[Start of Attachment]

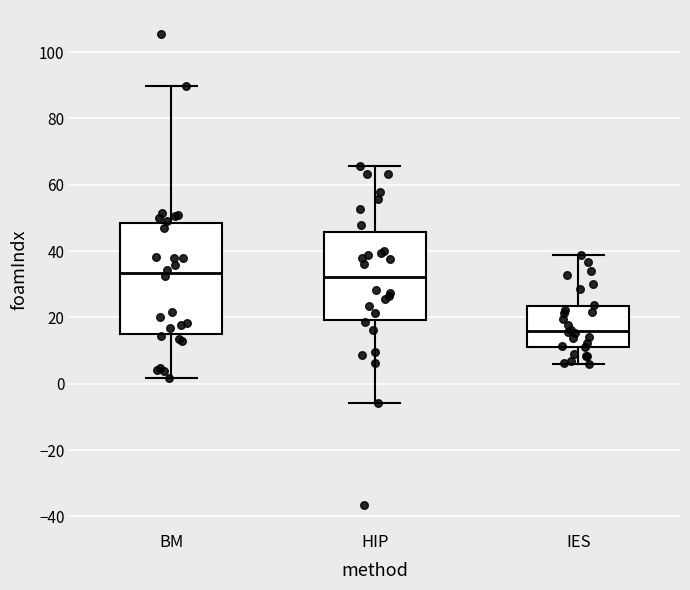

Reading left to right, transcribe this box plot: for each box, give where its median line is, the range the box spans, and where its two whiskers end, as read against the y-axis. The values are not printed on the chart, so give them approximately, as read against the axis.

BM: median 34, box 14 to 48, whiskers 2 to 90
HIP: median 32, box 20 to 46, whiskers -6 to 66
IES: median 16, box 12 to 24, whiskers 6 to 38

[End of Attachment]
[Start of Attachment]

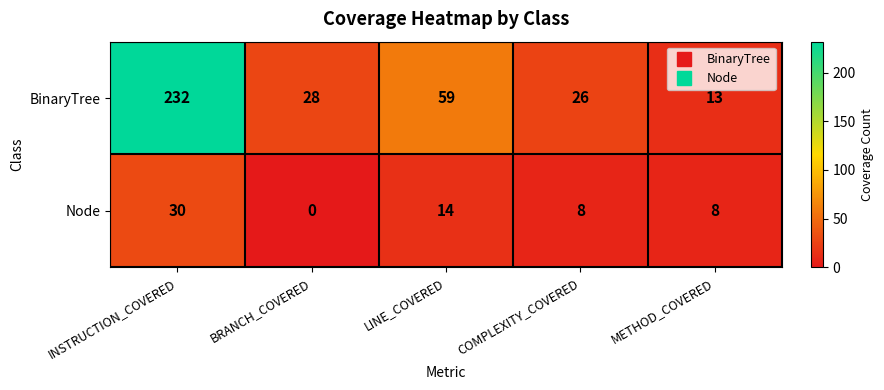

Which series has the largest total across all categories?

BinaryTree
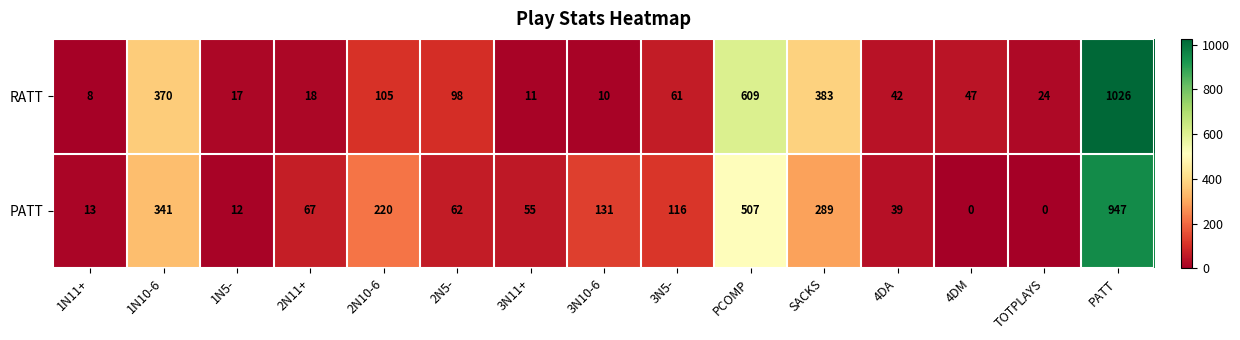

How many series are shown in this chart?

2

[End of Attachment]
[Start of Attachment]

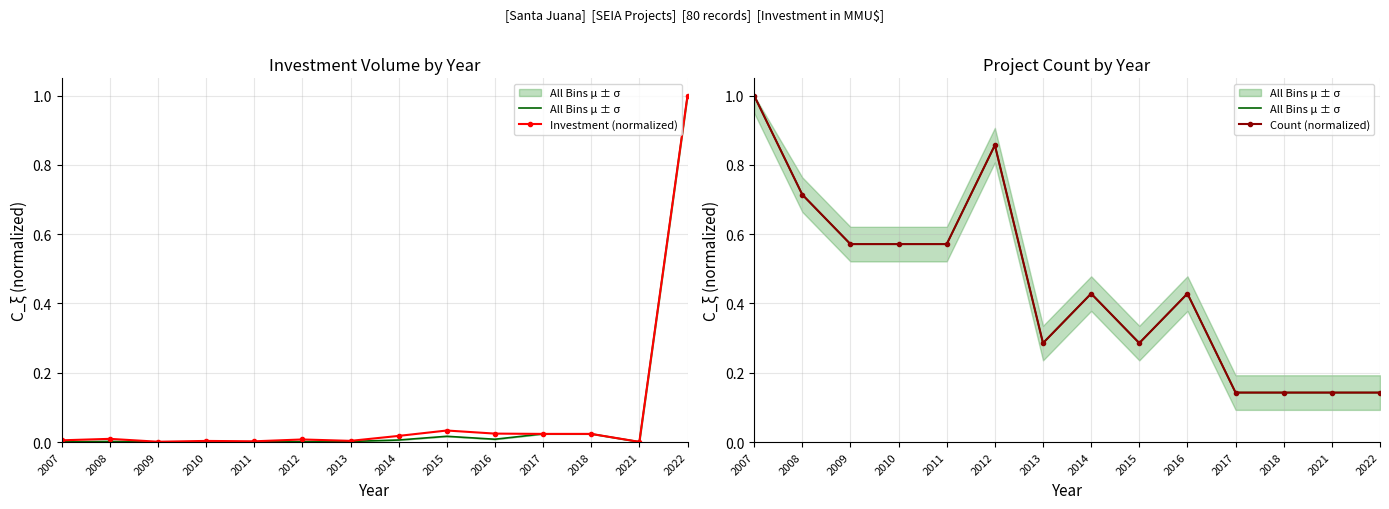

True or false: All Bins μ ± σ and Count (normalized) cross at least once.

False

[End of Attachment]

• _Required work_: Repeat the records from the line with "Which series has" to the line with "How many series are shown in this chart?", both of those lines included, and leave the pictures out of your answer.

• _Task output_:
Which series has the largest total across all categories?

BinaryTree

How many series are shown in this chart?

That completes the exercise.